BEGIN Data in this exercise
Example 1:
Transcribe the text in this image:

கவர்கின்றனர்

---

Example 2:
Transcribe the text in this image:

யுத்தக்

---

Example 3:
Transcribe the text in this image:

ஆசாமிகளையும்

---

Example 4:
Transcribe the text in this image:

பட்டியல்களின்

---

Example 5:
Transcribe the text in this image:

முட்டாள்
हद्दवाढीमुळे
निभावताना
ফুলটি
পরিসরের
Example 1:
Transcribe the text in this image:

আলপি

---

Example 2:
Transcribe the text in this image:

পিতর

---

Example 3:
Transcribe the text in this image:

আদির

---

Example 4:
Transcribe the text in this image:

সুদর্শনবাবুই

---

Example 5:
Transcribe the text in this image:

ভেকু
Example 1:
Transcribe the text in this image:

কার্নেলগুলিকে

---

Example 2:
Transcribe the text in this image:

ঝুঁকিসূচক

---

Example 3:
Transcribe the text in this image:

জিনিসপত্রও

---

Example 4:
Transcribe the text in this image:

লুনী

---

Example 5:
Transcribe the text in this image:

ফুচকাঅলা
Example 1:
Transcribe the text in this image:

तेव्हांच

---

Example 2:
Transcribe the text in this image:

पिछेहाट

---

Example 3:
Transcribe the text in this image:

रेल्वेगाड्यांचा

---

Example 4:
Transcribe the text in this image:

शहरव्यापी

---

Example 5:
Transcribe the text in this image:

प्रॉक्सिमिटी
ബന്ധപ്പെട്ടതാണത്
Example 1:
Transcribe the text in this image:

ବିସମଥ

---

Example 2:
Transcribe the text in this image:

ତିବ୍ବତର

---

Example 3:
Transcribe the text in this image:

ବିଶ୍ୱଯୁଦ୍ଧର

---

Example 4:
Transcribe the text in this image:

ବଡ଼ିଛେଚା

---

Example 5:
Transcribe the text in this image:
END Data in this exercise
- Problem statement: Please quote the data above in full, with no line missing.

- Solved problem:
Example 1:
Transcribe the text in this image:

கவர்கின்றனர்

---

Example 2:
Transcribe the text in this image:

யுத்தக்

---

Example 3:
Transcribe the text in this image:

ஆசாமிகளையும்

---

Example 4:
Transcribe the text in this image:

பட்டியல்களின்

---

Example 5:
Transcribe the text in this image:

முட்டாள்
हद्दवाढीमुळे
निभावताना
ফুলটি
পরিসরের
Example 1:
Transcribe the text in this image:

আলপি

---

Example 2:
Transcribe the text in this image:

পিতর

---

Example 3:
Transcribe the text in this image:

আদির

---

Example 4:
Transcribe the text in this image:

সুদর্শনবাবুই

---

Example 5:
Transcribe the text in this image:

ভেকু
Example 1:
Transcribe the text in this image:

কার্নেলগুলিকে

---

Example 2:
Transcribe the text in this image:

ঝুঁকিসূচক

---

Example 3:
Transcribe the text in this image:

জিনিসপত্রও

---

Example 4:
Transcribe the text in this image:

লুনী

---

Example 5:
Transcribe the text in this image:

ফুচকাঅলা
Example 1:
Transcribe the text in this image:

तेव्हांच

---

Example 2:
Transcribe the text in this image:

पिछेहाट

---

Example 3:
Transcribe the text in this image:

रेल्वेगाड्यांचा

---

Example 4:
Transcribe the text in this image:

शहरव्यापी

---

Example 5:
Transcribe the text in this image:

प्रॉक्सिमिटी
ബന്ധപ്പെട്ടതാണത്
Example 1:
Transcribe the text in this image:

ବିସମଥ

---

Example 2:
Transcribe the text in this image:

ତିବ୍ବତର

---

Example 3:
Transcribe the text in this image:

ବିଶ୍ୱଯୁଦ୍ଧର

---

Example 4:
Transcribe the text in this image:

ବଡ଼ିଛେଚା

---

Example 5:
Transcribe the text in this image:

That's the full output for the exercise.